Shares of Jabil Circuit (JBL) have traded in a tight trading range between $19-$20 since the start of 2013. In the first week of February, the provider of worldwide electronic manufacturing services and solutions announced the acquisition of Nypro.
Jabil Circuit announced that it has agreed to acquire Nypro, a provider of manufactured precision plastic products in the Healthcare, Packaging and Consumer Electronics industries. The deal values Nypro at approximately $665 million. Nypro currently employs some 12,000 workers in over 10 countries.
Nypro is a leader in precision plastic consumables and disposables for the healthcare industry. The deal complements Jabil engineering and supply chain solutions and Jabil's ambitions to become a leading provider in the global healthcare market. Nypro also offers opportunities in the food, beverage, household and personal care industry in order to address the $140 billion rigid plastic packaging market.
CEO and Chairman Timothy L. Main commented on the deal:
The combination with Nypro will extend Jabil's materials manufacturing capabilities into the healthcare and consumer packaging markets as well as add depth to our consumer electronics business. We think this is an important strategic step in Jabil's development of engineering and capability intensive businesses.
Nypro generated roughly $1 billion in annual sales over the past year, valuing the firm at approximately 0.65 times revenues. The deal is expected to be neutral to slightly accretive to the core earnings of Jabil for the remainder of the fiscal year of 2013. The deal will be accretive to GAAP and core earnings for the fiscal year of 2014.
The deal is subject to shareholder approval by participants in Nypro's ESOP, its common shareholders and regulatory approval. Jabil expects to close the deal in the fiscal third quarter of 2013.
Jabil Circuit ended its first quarter of its fiscal 2013 with $1.03 billion in cash and equivalents and $1.67 billion in short and long term debt, for a net debt position of approximately $640 million.

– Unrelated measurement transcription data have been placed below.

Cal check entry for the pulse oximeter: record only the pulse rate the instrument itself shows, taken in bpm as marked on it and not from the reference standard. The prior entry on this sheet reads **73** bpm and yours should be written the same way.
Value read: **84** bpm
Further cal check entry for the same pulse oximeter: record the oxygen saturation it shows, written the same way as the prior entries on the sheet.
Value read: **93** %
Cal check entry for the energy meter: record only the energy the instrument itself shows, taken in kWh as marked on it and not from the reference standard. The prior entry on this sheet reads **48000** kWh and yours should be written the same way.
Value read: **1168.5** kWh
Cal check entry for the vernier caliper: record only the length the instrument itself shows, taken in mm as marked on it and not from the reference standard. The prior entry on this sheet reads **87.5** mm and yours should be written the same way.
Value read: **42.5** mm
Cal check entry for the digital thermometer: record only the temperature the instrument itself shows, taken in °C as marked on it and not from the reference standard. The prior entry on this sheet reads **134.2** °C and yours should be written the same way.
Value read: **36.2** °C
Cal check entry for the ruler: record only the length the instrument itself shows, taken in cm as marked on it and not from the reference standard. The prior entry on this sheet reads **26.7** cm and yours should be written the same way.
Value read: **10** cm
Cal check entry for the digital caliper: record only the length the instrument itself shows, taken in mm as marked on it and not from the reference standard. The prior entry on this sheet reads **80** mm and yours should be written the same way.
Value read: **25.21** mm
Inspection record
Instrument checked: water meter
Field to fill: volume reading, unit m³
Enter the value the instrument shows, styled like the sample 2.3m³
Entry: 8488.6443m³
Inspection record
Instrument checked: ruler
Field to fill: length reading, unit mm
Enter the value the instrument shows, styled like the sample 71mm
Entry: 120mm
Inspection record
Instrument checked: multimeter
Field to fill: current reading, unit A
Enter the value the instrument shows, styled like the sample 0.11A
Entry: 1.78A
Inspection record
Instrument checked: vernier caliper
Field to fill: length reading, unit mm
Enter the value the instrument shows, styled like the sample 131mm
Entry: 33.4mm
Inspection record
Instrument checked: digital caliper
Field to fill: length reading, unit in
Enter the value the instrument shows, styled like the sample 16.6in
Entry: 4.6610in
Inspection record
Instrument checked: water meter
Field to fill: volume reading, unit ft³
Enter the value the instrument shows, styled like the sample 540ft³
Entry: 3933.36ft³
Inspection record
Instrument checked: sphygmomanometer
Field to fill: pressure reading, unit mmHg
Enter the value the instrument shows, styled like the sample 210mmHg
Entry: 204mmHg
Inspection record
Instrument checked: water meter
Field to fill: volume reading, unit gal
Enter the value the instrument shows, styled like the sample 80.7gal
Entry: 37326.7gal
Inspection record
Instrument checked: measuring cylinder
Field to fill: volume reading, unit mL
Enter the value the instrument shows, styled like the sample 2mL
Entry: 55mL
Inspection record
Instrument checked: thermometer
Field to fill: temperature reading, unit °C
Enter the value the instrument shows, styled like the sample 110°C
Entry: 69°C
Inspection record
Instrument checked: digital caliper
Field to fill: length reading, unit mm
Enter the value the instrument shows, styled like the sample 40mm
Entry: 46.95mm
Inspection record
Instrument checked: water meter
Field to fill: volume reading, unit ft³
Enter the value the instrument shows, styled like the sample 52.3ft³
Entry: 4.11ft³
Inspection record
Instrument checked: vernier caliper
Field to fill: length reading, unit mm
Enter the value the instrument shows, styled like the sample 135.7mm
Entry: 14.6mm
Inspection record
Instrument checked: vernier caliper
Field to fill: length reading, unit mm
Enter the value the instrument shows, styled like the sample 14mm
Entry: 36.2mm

Jabil will finance the deal with cash at hand and credit facilities.
The company generated $4.6 billion in revenues for the first quarter of its fiscal 2013. Jabil net earned $105.8 million for the quarter, or $0.51 per share. At this rate the company is on track to report annual revenues of approximately $17 billion on which the firm could earn $400 million. The market currently values Jabil at $4.0 billion. This values the firm at roughly 0.23 times annual revenues and 10 times annual earnings. Jabil pays a quarterly dividend of $0.08 per share for an annual dividend yield 1.6%.
Some Historical Perspective
Shares of Jabil have given up quite some ground over the past year. From levels around $25 at the start of 2012, shares have fallen to lows of $17 in October, before inching up to $20 at the moment. Despite the modest uptick, shares remain far from their highs around $65 in 2000.
Between the fiscal year of 2009 and 2012, Jabil has grown its annual revenues from $11.7 billion to $17.1 billion. After reporting a $1.2 billion loss for 2009, Jabil has returned to profitability, earning $395 million over the past fiscal year.
Shareholders of Jabil hardly reacted to the rather sizable deal which Jabil made. The deal value is roughly a sixth of the firm's own market valuation. Jabil pays 0.65 times annual revenues for the firm compared to a revenue multiple of 0.23 times for the own firm, thereby adding roughly 6% in annual revenues.
As Jabil guides for modest earnings per share accretion, it seems that the value of expected synergies is mostly distributed to shareholders of Nypro, given the higher valuation multiples. It is not surprising that shareholders in Jabil hardly react to the deal, given these arguments.
Despite the deal, the financial position of Jabil remains solid and the valuation multiples are reasonable. Yet investors seem scared to attach higher valuation multiples to Jabil's business with the massive 2009 loss in their mind.
I would be one of those investors and I remain on the sidelines based on the prospects of sizable losses, which in 2009 easily surpassed normal annual profits. Fact is that Jabil remains an incredible low-margin business which is really vulnerable for an economic setback. I remain on the sidelines.